2020-08-06T18:18:48.158Z [INFO] agent.server.connect: initialized primary datacenter CA with provider: provider=consul
2020-08-06T18:18:48.158Z [INFO] agent.leader: started routine: routine="federation state anti-entropy"
2020-08-06T18:18:48.158Z [INFO] agent.leader: started routine: routine="federation state pruning"
2020-08-06T18:18:48.158Z [INFO] agent.leader: started routine: routine="CA root pruning"
Q. Do the “Connect CA” messages continue after restarting the servers?
A. Yes, they continue even after restarting the servers. I even tried to delete data folder and start from fresh… but it still shows Consul as CA provider. Verified the root certificate from the /v1/ca/connect/roots endpoint as well.
I had a similar issue with the CA configuration not being updated properly I had to “helm delete” the chart and to manually delete the persistent volume claims from consul so the changes were reflected on the next installation
I thought you were using persistent volumes. BTW verify if there is any other thing that you can delete so your configuration is updated correctly. Also you can try calling the consul connect API to update the CA provider on fly.

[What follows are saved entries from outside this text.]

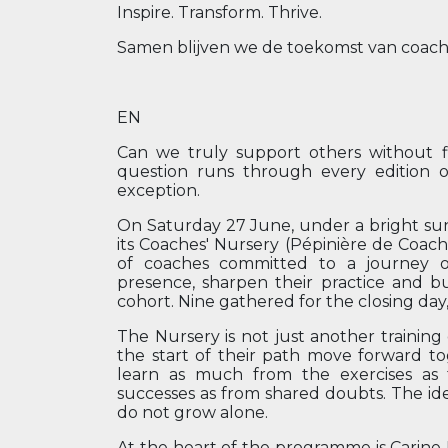
Inspire. Transform. Thrive.
Samen blijven we de toekomst van coac
EN
Can we truly support others without f
question runs through every edition 
exception.
On Saturday 27 June, under a bright sun
its Coaches' Nursery (Pépinière de Coach
of coaches committed to a journey o
presence, sharpen their practice and bu
cohort. Nine gathered for the closing day, 
The Nursery is not just another training
the start of their path move forward t
learn as much from the exercises as 
successes as from shared doubts. The ide
do not grow alone.
At the heart of the programme is Carine 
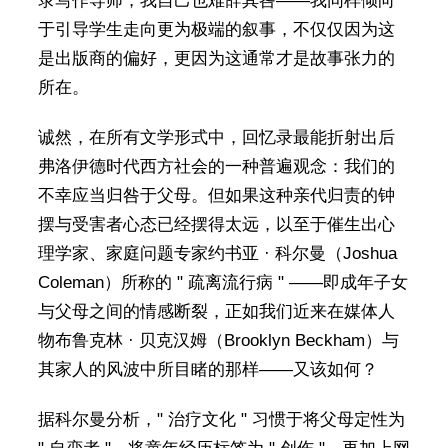
录写作导师，我自己也难辞其咎——我同样倾向
于引导学生走向更为极端的叙事，不仅仅因为这
是出版商的偏好，更因为这通常才是故事张力的
所在。
诚然，在所有文学形式中，回忆录最能折射出后
弗洛伊德时代西方社会的一种普遍观念：我们的
不幸应当归咎于父母。但如果这种亲代归责的钟
摆与受害者心态已经摆得太远，以至于催生出心
理学家、家庭问题专家约书亚 · 科尔曼（Joshua
Coleman）所称的 " 疏离流行病 " ——即成年子女
与父母之间的情感断裂，正如我们近来在媒体人
物布鲁克林 · 贝克汉姆（Brooklyn Beckham）与
其家人的风波中所目睹的那样——又该如何？
据科尔曼分析，" 治疗文化 " 习惯于将父母定性为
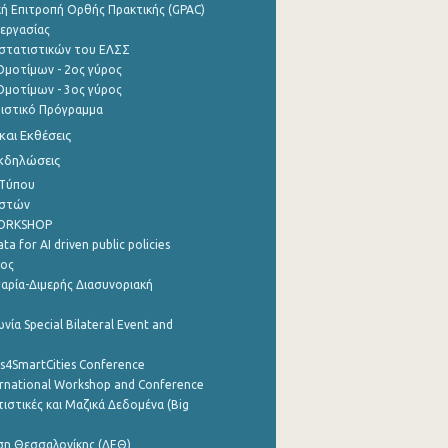
ή Επιτροπή Ορθής Πρακτικής (GPAC)
εργασίας
στατιστικών του ΕΛΣΣ
μοτίμων - 2ος γύρος
μοτίμων - 3ος γύρος
τιστικό Πρόγραμμα
αι Εκθέσεις
Εκδηλώσεις
 Τύπου
ηστών
WORKSHOP
a for AI driven public policies
ρος
αρία-Διμερής Διασυνοριακή
νία Special Bilateral Event and
cs4SmartCities Conference
ernational Workshop and Conference
ιστικές και Μαζικά Δεδομένα (Big
ση Θεσσαλονίκης (ΔΕΘ)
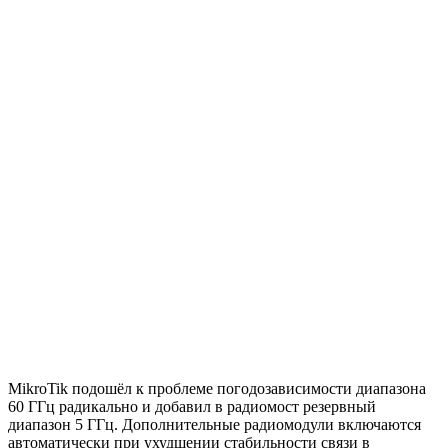
MikroTik подошёл к проблеме погодозависимости диапазона
60 ГГц радикально и добавил в радиомост резервный
диапазон 5 ГГц. Дополнительные радиомодули включаются
автоматически при ухудшении стабильности связи в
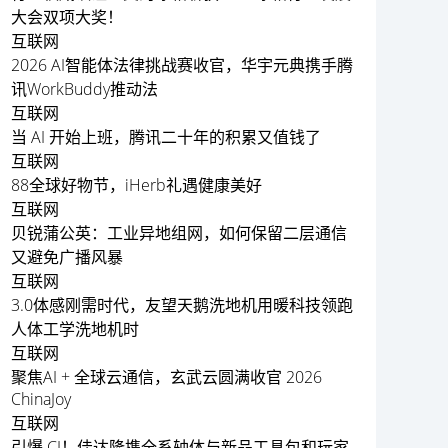
大会双项大奖！
互联网
2026 AI智能体法律挑战赛收官，华宇元典携手腾
讯WorkBuddy推动法
互联网
当 AI 开始上班，腾讯二十年的积累又值钱了
互联网
88全球好物节，iHerb礼遇健康美好
互联网
贝锐蒲公英：工业异地组网，如何保留二层通信
又避免广播风暴
互联网
3.0体感刚需时代，友望天鹅洗地机用暖科技领跑
人体工学洗地机时
互联网
聚焦AI + 全球云通信，玄武云圆满收官 2026
ChinaJoy
互联网
引爆 CJ！佳达隆携全系轴体与新品工具包和玩家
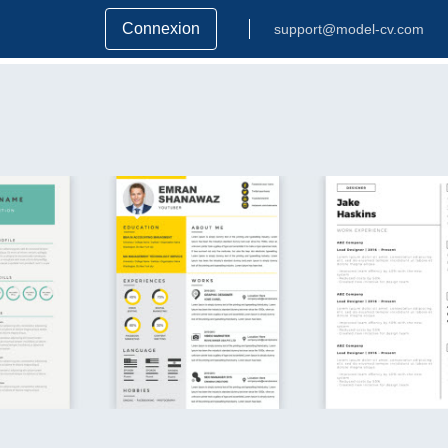
Connexion
support@model-cv.com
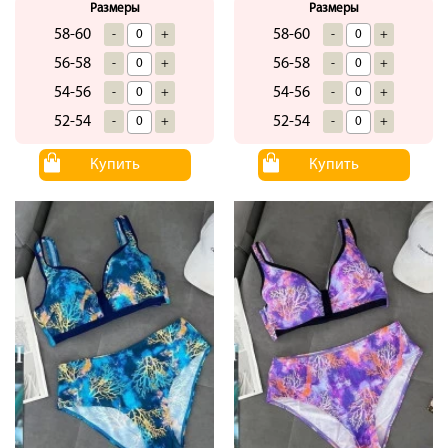
Размеры
Размеры
58-60
58-60
-
+
-
+
56-58
56-58
-
+
-
+
54-56
54-56
-
+
-
+
52-54
52-54
-
+
-
+
Купить
Купить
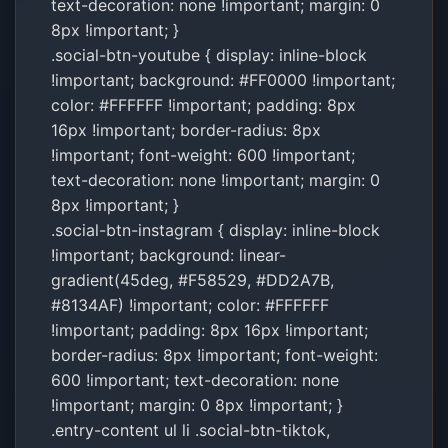
text-decoration: none !important; margin: 0
8px !important; }
.social-btn-youtube { display: inline-block
!important; background: #FF0000 !important;
color: #FFFFFF !important; padding: 8px
16px !important; border-radius: 8px
!important; font-weight: 600 !important;
text-decoration: none !important; margin: 0
8px !important; }
.social-btn-instagram { display: inline-block
!important; background: linear-
gradient(45deg, #F58529, #DD2A7B,
#8134AF) !important; color: #FFFFFF
!important; padding: 8px 16px !important;
border-radius: 8px !important; font-weight:
600 !important; text-decoration: none
!important; margin: 0 8px !important; }
.entry-content ul li .social-btn-tiktok,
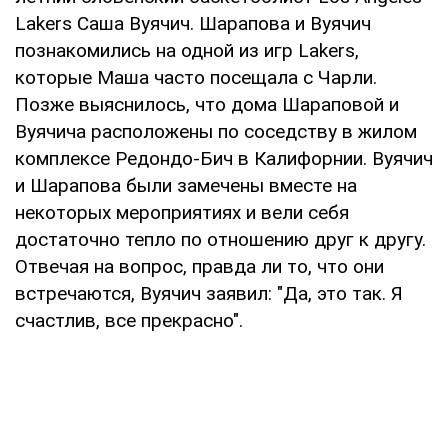
Lakers Саша Вуячич. Шарапова и Вуячич
познакомились на одной из игр Lakers,
которые Маша часто посещала с Чарли.
Позже выяснилось, что дома Шараповой и
Вуячича расположены по соседству в жилом
комплексе Редондо-Бич в Калифорнии. Вуячич
и Шарапова были замечены вместе на
некоторых мероприятиях и вели себя
достаточно тепло по отношению друг к другу.
Отвечая на вопрос, правда ли то, что они
встречаются, Вуячич заявил: "Да, это так. Я
счастлив, все прекрасно".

For Vault, the document states that it creates on its own and mounts the path for.
root_pki_path
intermediate_pki_path
RootPKIPath / root_pki_path ( string: <required> ) - The path to a PKI secrets engine for the root certificate. If the path doesn’t exist, Consul will attempt to mount and configure this automatically.
IntermediatePKIPath / intermediate_pki_path ( string: <required> ) - The path to a PKI secrets engine for the generated intermediate certificate. This certificate will be signed by the configured root PKI path. If this path doesn’t exist, Consul will attempt to mount and configure this automatically.
As for the Vault information - when you launch Consul, do you see those paths created in Vault at all?
Also - I have heard from several people this is a pain point, but there is content coming that will help alleviate this pain point. I’ll be sure to post it here and in the Consul/Vault forums when launched.
thankyou soo much … after tallying the config … i realised that i was missing semi-colon after the ca_config attributes… after fixing that ; vault as a CA could appear in logs and corresponding paths created in vault.
One thing to improve here is when i specify the config in .hcl file … its gives no errors in the log… however if i rename the config to .json file … it gives me the errors and thats when we get to know if there are parsing issues.
This is something .hcl formatted files should come up with… right error logging… if there are any.